(Items from a dataset)
-.-.-

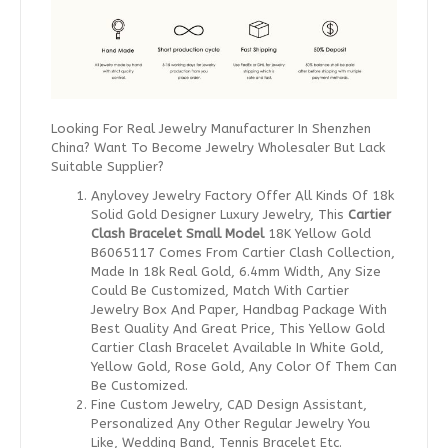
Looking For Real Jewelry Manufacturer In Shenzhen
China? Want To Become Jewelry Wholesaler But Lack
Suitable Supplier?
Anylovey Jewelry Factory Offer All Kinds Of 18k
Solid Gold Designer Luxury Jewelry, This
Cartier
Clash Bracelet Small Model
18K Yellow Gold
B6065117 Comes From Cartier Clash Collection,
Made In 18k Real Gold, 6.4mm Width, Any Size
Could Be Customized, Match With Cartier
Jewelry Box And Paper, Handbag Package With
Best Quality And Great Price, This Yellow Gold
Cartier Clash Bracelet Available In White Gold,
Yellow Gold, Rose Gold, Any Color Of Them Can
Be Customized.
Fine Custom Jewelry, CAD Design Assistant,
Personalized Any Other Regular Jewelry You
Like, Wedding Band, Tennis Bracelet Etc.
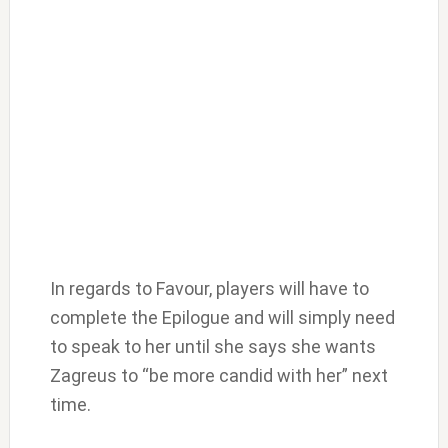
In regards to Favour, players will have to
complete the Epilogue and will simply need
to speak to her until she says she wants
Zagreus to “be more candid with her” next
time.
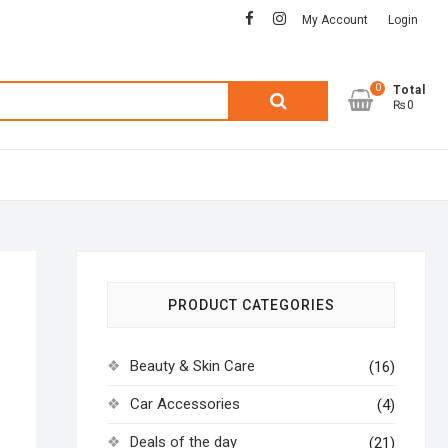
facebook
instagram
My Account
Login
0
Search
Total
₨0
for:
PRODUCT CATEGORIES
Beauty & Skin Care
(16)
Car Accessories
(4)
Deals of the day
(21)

-.-.-

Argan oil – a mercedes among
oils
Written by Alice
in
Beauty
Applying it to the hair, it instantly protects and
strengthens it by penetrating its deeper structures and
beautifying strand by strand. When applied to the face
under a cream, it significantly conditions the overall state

-.-.-

- Assignment -
Reproduce verbatim the lines above, from the line with "Looking For Real" through the line with "Best Quality And".

- Result for this exercise -
Looking For Real Jewelry Manufacturer In Shenzhen
China? Want To Become Jewelry Wholesaler But Lack
Suitable Supplier?
Anylovey Jewelry Factory Offer All Kinds Of 18k
Solid Gold Designer Luxury Jewelry, This
Cartier
Clash Bracelet Small Model
18K Yellow Gold
B6065117 Comes From Cartier Clash Collection,
Made In 18k Real Gold, 6.4mm Width, Any Size
Could Be Customized, Match With Cartier
Jewelry Box And Paper, Handbag Package With
Best Quality And Great Price, This Yellow Gold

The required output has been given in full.